--- What the task requires ---
As the answer, return precisely the lines from the one containing "hfov_deg: 41.7" to the final line of the material below, inclusive, and omit every picture.

--- Data provided ---
--- --- ---
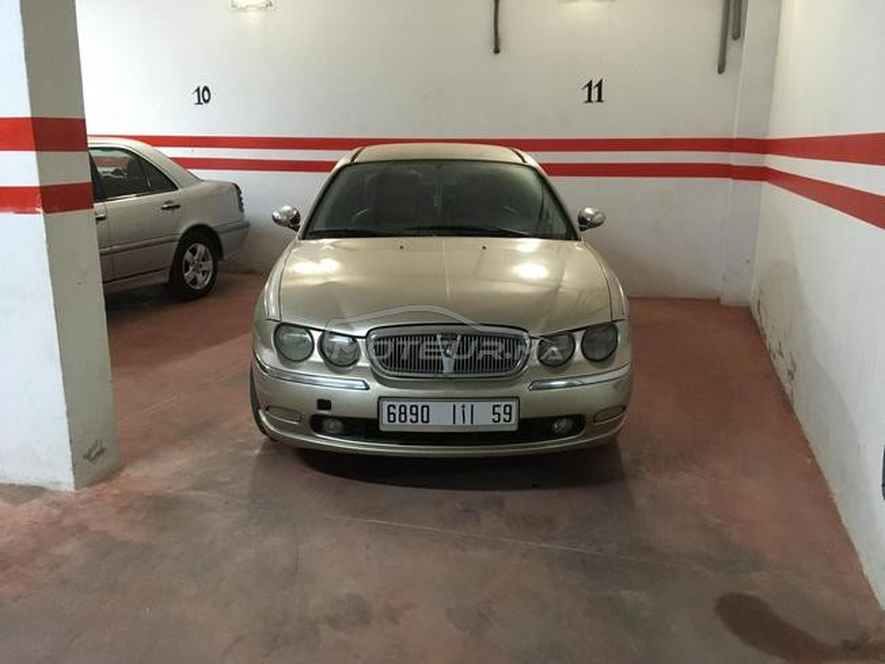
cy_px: 332
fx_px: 741
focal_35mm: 29
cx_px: 442
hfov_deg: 61.7
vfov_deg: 48.2
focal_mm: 4.15
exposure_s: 1/17
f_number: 2.2
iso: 250
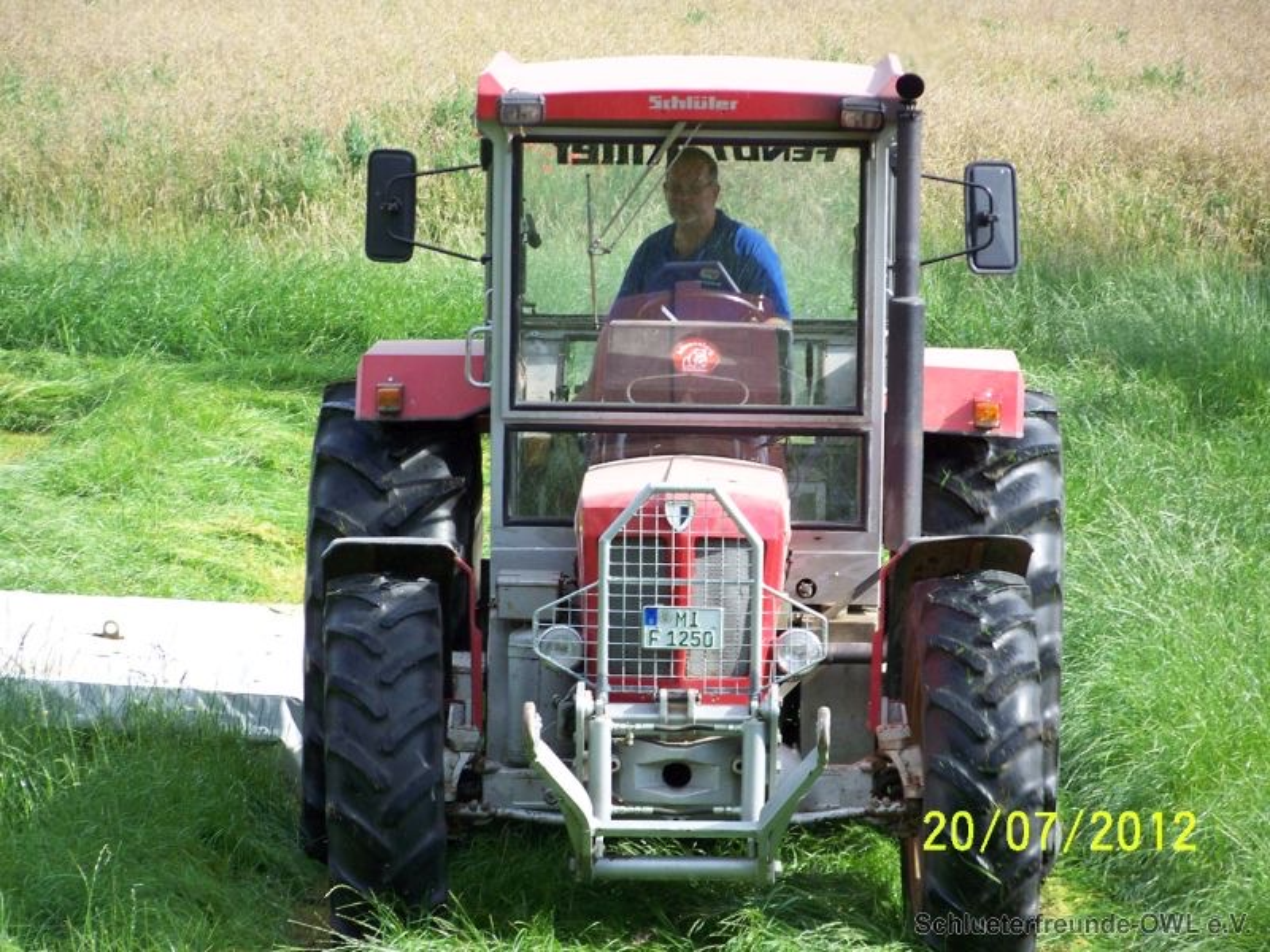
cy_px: 476
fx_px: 9539
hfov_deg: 7.6
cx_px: 635
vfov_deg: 5.7
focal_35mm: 260
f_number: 3.6
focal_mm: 42.1
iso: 64
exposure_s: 1/160
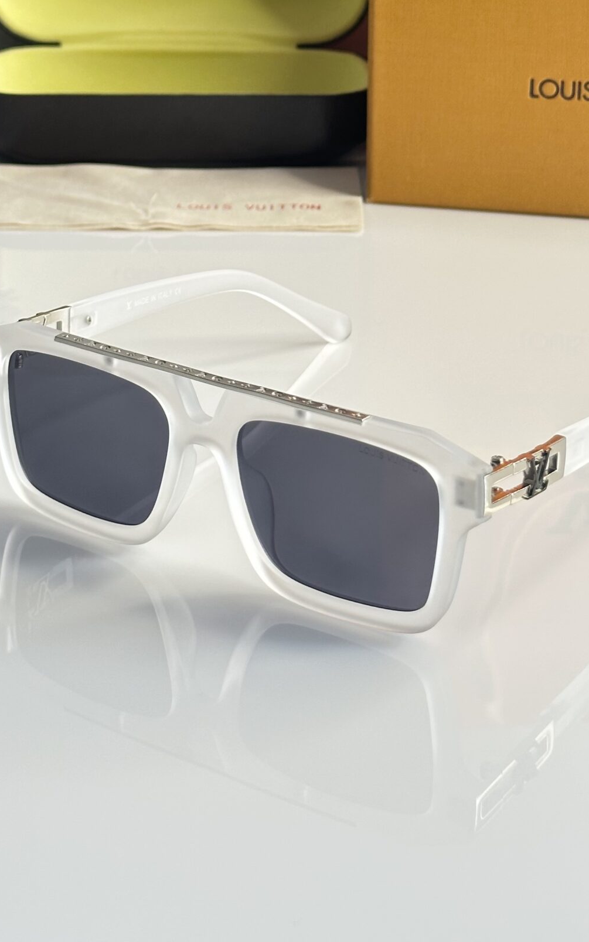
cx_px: 265
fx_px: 2080
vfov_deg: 25.1
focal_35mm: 81
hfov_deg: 16.1
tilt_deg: -17.4
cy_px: 206
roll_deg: +0.1
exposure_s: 1/50
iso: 100
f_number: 1.78
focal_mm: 6.86
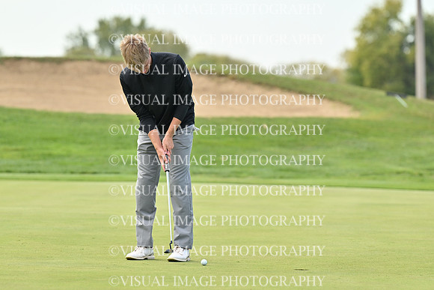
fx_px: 3617
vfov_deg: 4.6
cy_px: 145
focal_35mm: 300
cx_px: 217
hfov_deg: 6.9
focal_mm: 200
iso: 200
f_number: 3.5
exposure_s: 1/1250
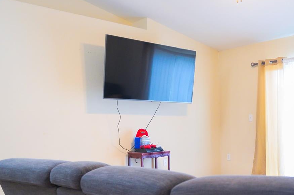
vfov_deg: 30.1
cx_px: 253
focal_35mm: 44
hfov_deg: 41.7
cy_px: 138
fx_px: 359
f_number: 2.8
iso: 1600
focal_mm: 24
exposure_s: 1/80
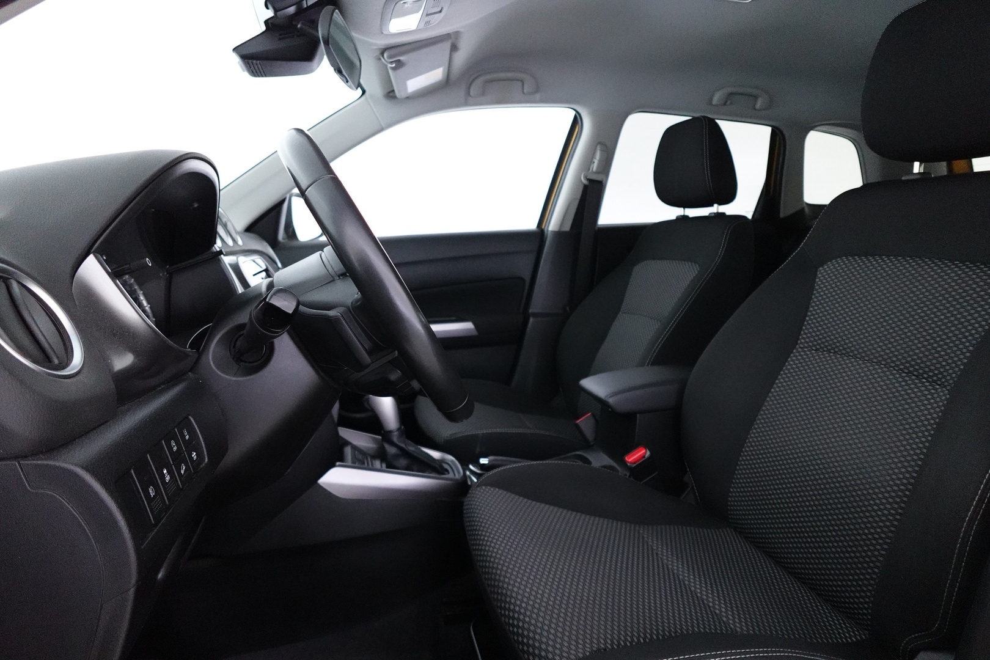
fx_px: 550
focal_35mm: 20
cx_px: 495
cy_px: 330
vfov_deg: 61.9
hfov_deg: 84.0
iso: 3200
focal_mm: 7.6
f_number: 2
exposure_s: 1/80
--- --- ---
--- Task output ---
hfov_deg: 41.7
cy_px: 138
fx_px: 359
f_number: 2.8
iso: 1600
focal_mm: 24
exposure_s: 1/80
fx_px: 550
focal_35mm: 20
cx_px: 495
cy_px: 330
vfov_deg: 61.9
hfov_deg: 84.0
iso: 3200
focal_mm: 7.6
f_number: 2
exposure_s: 1/80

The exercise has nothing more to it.